● WHAT THE TASK REQUIRES
For this exercise, please reproduce the records below word for word, from the first line through the line with "notepad: none [177,250,222,276]".

Scene change detection data

Start of Block

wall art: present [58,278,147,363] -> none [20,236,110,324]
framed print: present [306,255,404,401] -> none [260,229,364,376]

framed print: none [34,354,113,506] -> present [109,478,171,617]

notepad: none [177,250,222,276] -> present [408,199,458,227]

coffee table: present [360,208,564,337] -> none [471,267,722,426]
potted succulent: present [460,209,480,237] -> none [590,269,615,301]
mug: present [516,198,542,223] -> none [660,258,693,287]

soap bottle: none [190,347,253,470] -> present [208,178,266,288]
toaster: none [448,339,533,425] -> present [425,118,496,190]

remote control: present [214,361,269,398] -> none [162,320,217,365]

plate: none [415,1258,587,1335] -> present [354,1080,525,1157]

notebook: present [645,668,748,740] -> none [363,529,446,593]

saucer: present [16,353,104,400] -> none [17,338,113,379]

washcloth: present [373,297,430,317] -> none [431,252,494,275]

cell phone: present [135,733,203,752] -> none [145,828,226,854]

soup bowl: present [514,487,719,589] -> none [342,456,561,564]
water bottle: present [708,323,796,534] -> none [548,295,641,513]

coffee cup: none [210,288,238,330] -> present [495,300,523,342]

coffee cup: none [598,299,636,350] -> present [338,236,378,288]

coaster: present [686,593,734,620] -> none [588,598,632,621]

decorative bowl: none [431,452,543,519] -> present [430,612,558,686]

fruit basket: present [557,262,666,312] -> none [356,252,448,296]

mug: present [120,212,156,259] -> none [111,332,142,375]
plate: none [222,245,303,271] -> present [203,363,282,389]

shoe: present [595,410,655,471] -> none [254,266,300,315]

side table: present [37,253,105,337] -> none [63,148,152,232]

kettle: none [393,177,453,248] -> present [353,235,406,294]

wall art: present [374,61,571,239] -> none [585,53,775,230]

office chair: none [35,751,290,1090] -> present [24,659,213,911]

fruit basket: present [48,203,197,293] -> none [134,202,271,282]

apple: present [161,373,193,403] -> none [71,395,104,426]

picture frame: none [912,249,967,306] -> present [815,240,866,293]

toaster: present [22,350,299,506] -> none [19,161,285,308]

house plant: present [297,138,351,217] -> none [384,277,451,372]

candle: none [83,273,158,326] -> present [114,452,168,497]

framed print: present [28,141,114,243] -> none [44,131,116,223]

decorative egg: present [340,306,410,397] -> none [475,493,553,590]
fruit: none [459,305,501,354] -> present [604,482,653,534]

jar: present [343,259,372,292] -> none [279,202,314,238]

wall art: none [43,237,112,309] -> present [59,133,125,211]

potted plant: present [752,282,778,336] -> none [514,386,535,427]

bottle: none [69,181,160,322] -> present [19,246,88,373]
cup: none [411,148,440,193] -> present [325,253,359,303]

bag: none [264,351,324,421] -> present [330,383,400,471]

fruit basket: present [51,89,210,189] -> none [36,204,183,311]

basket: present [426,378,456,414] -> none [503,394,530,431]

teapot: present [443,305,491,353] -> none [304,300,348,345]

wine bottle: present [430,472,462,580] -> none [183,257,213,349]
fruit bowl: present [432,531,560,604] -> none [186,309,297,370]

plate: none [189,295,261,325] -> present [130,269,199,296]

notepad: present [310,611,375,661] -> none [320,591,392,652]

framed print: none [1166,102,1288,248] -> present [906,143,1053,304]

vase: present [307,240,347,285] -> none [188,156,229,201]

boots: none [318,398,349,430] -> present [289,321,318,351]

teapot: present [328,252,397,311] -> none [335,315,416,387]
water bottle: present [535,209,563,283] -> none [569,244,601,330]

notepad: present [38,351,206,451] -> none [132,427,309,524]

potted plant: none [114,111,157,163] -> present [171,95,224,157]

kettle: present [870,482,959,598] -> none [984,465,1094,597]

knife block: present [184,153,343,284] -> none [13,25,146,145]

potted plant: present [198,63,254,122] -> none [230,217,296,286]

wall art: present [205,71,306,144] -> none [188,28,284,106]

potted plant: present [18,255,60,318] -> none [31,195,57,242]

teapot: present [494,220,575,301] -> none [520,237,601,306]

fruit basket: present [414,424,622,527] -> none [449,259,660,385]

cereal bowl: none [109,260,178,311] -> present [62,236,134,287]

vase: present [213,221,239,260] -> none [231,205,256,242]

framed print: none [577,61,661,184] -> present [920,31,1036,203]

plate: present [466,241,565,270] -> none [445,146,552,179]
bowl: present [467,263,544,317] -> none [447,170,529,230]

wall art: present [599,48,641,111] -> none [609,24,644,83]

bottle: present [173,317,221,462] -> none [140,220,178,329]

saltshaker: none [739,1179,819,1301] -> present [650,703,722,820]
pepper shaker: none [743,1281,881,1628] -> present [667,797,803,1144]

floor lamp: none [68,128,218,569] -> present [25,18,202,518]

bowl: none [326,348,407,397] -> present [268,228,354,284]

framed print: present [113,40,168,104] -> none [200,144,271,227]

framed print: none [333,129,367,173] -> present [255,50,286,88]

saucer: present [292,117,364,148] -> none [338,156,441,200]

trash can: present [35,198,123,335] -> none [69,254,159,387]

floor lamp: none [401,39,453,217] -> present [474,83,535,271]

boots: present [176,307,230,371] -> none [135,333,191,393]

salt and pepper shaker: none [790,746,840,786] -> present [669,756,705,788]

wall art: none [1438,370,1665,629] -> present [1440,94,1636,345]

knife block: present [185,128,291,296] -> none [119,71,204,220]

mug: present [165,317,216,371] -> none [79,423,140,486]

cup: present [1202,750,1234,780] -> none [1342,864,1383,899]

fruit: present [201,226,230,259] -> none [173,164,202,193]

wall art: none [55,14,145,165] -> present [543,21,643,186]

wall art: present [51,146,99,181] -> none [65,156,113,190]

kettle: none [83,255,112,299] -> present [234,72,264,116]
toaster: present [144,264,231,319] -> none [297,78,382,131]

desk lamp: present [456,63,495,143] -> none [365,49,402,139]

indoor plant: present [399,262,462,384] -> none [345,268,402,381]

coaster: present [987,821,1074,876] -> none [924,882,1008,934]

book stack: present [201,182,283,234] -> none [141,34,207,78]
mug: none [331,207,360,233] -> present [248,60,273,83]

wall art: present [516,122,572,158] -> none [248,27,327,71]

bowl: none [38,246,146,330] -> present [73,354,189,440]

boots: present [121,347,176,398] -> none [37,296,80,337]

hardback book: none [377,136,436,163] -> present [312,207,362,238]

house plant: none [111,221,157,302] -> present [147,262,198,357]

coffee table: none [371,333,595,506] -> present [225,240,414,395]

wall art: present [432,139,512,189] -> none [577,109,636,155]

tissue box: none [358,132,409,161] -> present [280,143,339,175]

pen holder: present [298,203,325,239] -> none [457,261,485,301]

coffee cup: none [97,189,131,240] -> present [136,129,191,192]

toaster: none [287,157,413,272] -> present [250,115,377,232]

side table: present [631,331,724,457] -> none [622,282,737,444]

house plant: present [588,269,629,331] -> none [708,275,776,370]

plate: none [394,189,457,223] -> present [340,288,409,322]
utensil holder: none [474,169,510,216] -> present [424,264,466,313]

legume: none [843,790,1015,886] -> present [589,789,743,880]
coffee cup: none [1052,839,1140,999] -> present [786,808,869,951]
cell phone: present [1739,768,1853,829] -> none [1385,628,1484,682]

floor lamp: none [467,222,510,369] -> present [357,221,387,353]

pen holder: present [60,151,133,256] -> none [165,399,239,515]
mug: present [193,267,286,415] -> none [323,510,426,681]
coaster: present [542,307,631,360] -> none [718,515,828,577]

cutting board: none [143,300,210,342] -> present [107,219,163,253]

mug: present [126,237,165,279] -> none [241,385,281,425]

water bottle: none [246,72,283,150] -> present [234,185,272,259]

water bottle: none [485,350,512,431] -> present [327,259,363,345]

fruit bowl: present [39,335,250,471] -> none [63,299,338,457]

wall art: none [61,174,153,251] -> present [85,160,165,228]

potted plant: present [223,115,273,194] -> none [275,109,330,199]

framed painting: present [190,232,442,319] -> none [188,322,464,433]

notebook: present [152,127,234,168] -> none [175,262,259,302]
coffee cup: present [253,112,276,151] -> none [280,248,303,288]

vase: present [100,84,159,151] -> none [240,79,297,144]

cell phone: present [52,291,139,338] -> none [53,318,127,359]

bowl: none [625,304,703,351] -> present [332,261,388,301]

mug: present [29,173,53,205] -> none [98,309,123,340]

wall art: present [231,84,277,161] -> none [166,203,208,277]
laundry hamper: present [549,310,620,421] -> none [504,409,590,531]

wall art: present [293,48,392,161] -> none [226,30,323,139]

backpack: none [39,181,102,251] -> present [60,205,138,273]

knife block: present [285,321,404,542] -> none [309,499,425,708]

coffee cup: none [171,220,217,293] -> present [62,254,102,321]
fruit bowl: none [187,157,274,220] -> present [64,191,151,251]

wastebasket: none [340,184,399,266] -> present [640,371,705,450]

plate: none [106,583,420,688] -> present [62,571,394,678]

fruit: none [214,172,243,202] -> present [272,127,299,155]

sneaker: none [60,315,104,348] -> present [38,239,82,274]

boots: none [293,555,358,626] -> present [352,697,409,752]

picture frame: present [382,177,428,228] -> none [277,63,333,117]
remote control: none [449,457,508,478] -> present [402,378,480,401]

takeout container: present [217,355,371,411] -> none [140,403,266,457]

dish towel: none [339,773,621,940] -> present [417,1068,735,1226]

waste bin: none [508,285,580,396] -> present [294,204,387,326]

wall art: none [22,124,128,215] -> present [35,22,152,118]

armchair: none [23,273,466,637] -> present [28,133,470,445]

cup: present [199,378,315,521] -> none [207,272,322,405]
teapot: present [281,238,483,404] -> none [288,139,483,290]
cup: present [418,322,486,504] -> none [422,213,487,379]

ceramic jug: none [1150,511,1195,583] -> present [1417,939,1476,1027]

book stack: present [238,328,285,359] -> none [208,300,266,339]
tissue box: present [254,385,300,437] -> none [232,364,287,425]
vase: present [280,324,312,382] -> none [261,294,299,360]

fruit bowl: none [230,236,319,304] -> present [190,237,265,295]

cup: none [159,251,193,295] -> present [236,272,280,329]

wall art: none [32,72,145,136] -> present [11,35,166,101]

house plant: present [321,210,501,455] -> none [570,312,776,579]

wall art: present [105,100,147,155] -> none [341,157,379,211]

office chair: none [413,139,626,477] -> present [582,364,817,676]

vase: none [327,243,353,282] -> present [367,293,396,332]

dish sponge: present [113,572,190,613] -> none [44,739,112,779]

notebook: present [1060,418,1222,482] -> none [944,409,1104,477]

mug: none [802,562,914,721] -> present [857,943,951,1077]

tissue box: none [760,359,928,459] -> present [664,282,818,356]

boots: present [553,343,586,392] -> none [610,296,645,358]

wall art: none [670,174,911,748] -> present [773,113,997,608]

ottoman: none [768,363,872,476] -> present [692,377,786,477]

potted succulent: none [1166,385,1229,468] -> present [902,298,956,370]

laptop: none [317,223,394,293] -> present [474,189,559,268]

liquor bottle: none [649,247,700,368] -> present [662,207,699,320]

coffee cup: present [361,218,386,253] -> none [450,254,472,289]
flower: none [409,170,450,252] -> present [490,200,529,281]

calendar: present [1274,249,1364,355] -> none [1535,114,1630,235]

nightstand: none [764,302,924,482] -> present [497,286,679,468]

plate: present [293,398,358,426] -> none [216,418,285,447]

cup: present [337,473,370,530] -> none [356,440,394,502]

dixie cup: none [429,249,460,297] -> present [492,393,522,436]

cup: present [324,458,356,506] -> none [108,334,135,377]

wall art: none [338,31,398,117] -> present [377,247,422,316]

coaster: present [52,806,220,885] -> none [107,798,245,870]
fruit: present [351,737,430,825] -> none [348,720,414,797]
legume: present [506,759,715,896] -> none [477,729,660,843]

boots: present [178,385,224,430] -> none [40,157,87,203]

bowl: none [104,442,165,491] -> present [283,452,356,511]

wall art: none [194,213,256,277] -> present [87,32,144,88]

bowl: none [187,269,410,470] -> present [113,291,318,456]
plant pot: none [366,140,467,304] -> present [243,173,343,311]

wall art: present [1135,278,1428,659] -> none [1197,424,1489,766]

End of Block

● RESPONSE BELOW
wall art: present [58,278,147,363] -> none [20,236,110,324]
framed print: present [306,255,404,401] -> none [260,229,364,376]

framed print: none [34,354,113,506] -> present [109,478,171,617]

notepad: none [177,250,222,276] -> present [408,199,458,227]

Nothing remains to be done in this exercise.